[Dataset entries]
━━━━━━━━━━

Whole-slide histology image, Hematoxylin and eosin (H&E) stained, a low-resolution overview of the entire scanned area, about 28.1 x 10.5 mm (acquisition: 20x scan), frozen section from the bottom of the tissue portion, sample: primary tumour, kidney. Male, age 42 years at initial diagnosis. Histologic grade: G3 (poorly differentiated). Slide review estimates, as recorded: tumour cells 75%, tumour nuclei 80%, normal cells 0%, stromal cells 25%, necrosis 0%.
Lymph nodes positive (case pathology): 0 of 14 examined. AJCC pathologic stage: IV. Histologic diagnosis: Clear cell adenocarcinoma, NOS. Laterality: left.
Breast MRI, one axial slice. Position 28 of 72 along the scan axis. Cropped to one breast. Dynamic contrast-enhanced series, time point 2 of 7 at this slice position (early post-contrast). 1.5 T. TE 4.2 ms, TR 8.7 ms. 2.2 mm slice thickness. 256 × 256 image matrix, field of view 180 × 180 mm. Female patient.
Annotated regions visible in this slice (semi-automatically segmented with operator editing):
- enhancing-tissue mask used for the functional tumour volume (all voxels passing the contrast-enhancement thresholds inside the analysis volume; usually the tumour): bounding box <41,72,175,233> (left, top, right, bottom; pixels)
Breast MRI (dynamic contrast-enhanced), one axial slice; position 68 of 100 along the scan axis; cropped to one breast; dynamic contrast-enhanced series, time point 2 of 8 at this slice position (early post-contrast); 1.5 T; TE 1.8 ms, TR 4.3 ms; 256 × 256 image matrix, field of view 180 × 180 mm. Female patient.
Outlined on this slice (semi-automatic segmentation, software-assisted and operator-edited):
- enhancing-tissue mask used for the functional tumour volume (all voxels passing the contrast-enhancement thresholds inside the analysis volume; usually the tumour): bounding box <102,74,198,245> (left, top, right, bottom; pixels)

━━━━━━━━━━

== EXERCISE INSTRUCTIONS ==
Word for word, return the lines from the one holding "Annotated regions visible" through the end of the entries above.

== RESPONSE ==
Annotated regions visible in this slice (semi-automatically segmented with operator editing):
- enhancing-tissue mask used for the functional tumour volume (all voxels passing the contrast-enhancement thresholds inside the analysis volume; usually the tumour): bounding box <41,72,175,233> (left, top, right, bottom; pixels)
Breast MRI (dynamic contrast-enhanced), one axial slice; position 68 of 100 along the scan axis; cropped to one breast; dynamic contrast-enhanced series, time point 2 of 8 at this slice position (early post-contrast); 1.5 T; TE 1.8 ms, TR 4.3 ms; 256 × 256 image matrix, field of view 180 × 180 mm. Female patient.
Outlined on this slice (semi-automatic segmentation, software-assisted and operator-edited):
- enhancing-tissue mask used for the functional tumour volume (all voxels passing the contrast-enhancement thresholds inside the analysis volume; usually the tumour): bounding box <102,74,198,245> (left, top, right, bottom; pixels)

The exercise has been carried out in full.